My stomach drops out.

"Wait," I say, my voice thin and distant in my own ears. "Bait?"

Adrian’s smile returns, bright and cold. "Figure of speech. Don’t be dramatic, Tessa. Jaxon will keep you safe. It’s what he does."

Jaxon doesn’t contradict him. He just stands there, broad and immovable, as if the decision has nothing to do with him either.

"I don’t want this," I whisper, more to myself than anyone.

"Wanting is irrelevant," Adrian says. "Survival, on the other hand… is not."

He turns to Jaxon. "She’s due back at her apartment in an hour to pack. Take her. Stay with her. From now on, if she breathes, you’re there."

Jaxon’s mouth twists, like the order tastes bad. But he nods. "Got it."

He steps aside from the door, waiting. For me.

I stand on shaky legs. The room tilts for a heartbeat, then steadies. As I pass Adrian’s desk, his voice follows me.

"Tessa."

I look back.

His gaze is all polished concern again. "Try to relax," he says. "You’re safer now than you’ve ever been."

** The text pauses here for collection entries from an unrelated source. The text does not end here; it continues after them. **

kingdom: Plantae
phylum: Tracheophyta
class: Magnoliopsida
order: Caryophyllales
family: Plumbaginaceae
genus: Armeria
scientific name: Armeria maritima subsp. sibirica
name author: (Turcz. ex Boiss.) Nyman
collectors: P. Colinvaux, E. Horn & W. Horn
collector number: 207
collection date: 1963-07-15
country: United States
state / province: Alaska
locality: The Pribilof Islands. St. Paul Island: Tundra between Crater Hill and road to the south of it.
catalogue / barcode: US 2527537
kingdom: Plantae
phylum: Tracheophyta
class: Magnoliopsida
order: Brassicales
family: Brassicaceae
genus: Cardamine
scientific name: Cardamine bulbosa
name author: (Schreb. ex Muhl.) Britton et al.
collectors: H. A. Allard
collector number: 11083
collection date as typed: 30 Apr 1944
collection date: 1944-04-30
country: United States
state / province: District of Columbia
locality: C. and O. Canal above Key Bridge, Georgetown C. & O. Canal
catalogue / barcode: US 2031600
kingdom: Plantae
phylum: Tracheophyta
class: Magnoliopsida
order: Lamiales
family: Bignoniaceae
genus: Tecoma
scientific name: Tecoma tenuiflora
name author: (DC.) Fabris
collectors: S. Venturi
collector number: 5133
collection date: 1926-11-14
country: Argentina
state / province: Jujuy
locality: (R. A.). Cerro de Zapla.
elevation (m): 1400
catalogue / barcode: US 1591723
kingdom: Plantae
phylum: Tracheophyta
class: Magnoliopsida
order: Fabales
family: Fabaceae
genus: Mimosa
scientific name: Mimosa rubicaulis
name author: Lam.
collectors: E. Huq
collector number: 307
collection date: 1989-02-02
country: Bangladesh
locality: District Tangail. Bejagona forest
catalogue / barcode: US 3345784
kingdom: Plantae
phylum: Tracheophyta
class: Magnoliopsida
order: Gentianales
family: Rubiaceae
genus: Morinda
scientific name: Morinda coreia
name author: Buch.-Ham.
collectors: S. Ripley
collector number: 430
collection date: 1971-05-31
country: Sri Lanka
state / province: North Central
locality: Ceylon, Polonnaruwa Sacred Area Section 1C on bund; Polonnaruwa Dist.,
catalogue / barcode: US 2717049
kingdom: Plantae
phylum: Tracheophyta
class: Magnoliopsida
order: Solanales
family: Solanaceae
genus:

The worst part is, I think he believes it.

I walk out of the office with a convicted felon at my back and a billionaire’s promise wrapped like barbed wire around my throat, and for the first time in my small, carefully unobtrusive life, I understand what it feels like to be visible.

In the elevator, it’s just the two of us. The air between us feels thick, charged. I can feel his attention like heat on my skin, even though he’s standing a deliberate step away.

"So," he says at last, eyes on the descending numbers. "Tessa Ward. Guess we’re stuck with each other."

I swallow hard and force myself to meet his reflection in the mirrored doors.

"Are you going to keep me safe," I ask quietly, "or just make sure I die on schedule?"

His gaze cuts to mine, sharp and startled, like he didn’t expect me to have teeth.

For a breath, neither of us looks away.

"Depends," he says, voice low, something dangerous curling around the word. "On whose schedule you think you’re on."

The elevator dings. The doors slide open.

He gestures for me to step out first, his expression unreadable. I do, every cell in my body braced, wondering which will be worse: the danger outside, or the man they’ve put between me and it.